AUFGABE 1:
Beantworten Sie anhand des Textauszugs über Ostern folgende Fragen:
(a) Als wer erscheint der Auferstandene auf dem Weg nach Emmaus?
(b) In welchem Ort steht der Beichtstuhl, in dem ein Priester erwähnt wird?
(c) Weshalb siegt die Liebe laut dem letzten Absatz?

TEXTAUSZUG:
Unsere Erfahrungen von Freundschaft und Liebe sind oft anders. Wir wissen um ihre Stärken. Wir wissen aber auch um ihre Verletzungen und ihr Scheitern. Dass sie siegt – wir wünschen es uns vielleicht (noch)! Aber die Erfahrung sieht eben häufig anders aus. Deshalb: Geschwätz!
Wenn Gott sich – menschlich gesprochen – etwas in den Kopf gesetzt hat, dann lässt Er sich davon nicht abbringen. Auch nicht durch das Kreuz! „Das ist doch Geschwätz, das kann nicht sein. Die einzige Reaktion Gottes auf das Kreuz kann doch nur Zorn und Gericht sein!“
Aber nein. Das ist die Osterfreude, nicht zu fassen, nicht zu begreifen. Gott kommt in Jesus zurück. Aber nicht Auferweckung, wie bei Lazarus in dieses Leben hinein, sondern Auferstehung in eine neue Existenz. In eine Existenz, die sich in unserer Welt immer wieder neu in Erscheinung bringt. Lazarus – auferweckt – wurde gleich als der Lazarus wiedererkannt. Bei Jesus Christus – auferstanden – ist das anders. Befreit von allen Bindungen des körperlich-irdischen erscheint er als Unbekannter auf dem Weg nach Emmaus; als Fremder am Ufer des Sees von Galiläa; als vermeintlicher Gärtner am Ostermorgen. Und: Hier gleich wieder unter den Gestalten von Brot und Wein.
Aber auch in so vielfältigen Gestalten wie einer Ordensschwester in Kalkutta; einem Priester im Beichtstuhl von San Giovanni Rotondo; ER kann erscheinen in der Gestalt eines Franz von Assisi, der die Kirche reformierte; ebenso auch im geduldigen Ausharren einer Krankenschwester am Bett eines Schwerkranken; eines Lehrers, der seinen schwierigen Schüler nicht aufgibt; in der überarbeiteten Sekretärin, die für jeden noch ein freundliches Wort hat. Ja, die Liebe ist erfinderisch – und Gott ist ein Meister darin, zu überraschen und Seine Gegenwart zu zeigen. Immer so, dass dem Leben gedient wird, immer so, dass das Leben siegt. Und dabei tritt ER an jeden und jede von uns heran, fragt leise, bittend und werbend: Willst Du mir dabei helfen? Was für eine Würde: Ich darf mit Ihm und durch IHN Hand, Mund, Fuß und Ohr sein für den, der es braucht, dem ER sich nähern will. Das ist es, wozu ER Seine Jünger am Ostertag sendete und heute wieder sendet. Seine Sendung geht weiter, immer wieder und immer weiter. Nun gemeinsam mit uns. Gemeinsam mit mir.
Christus ist auferstanden. Sein scheinbares Ende am Kreuz war ein Anfang – der Anfang vom Ende des Hasses. Die Liebe siegt, weil sie nicht mehr getötet werden kann. Was für eine Botschaft!

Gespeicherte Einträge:
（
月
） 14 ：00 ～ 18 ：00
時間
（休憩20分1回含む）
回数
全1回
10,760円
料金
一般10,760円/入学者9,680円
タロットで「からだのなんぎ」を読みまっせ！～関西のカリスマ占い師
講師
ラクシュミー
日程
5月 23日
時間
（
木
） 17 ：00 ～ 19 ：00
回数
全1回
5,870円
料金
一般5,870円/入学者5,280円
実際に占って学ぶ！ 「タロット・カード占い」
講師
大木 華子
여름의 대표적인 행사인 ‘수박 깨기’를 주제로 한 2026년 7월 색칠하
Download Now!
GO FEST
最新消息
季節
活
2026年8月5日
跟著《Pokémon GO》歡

AUFGABE 2: Geben Sie sämtliche Zeilen der gespeicherten Einträge unverändert wieder.

SCHRIFTLICHE LÖSUNG 1:
(a) Als Unbekannter.
(b) In San Giovanni Rotondo.
(c) Weil sie nicht mehr getötet werden kann.

SCHRIFTLICHE LÖSUNG 2:
（
月
） 14 ：00 ～ 18 ：00
時間
（休憩20分1回含む）
回数
全1回
10,760円
料金
一般10,760円/入学者9,680円
タロットで「からだのなんぎ」を読みまっせ！～関西のカリスマ占い師
講師
ラクシュミー
日程
5月 23日
時間
（
木
） 17 ：00 ～ 19 ：00
回数
全1回
5,870円
料金
一般5,870円/入学者5,280円
実際に占って学ぶ！ 「タロット・カード占い」
講師
大木 華子
여름의 대표적인 행사인 ‘수박 깨기’를 주제로 한 2026년 7월 색칠하
Download Now!
GO FEST
最新消息
季節
活
2026年8月5日
跟著《Pokémon GO》歡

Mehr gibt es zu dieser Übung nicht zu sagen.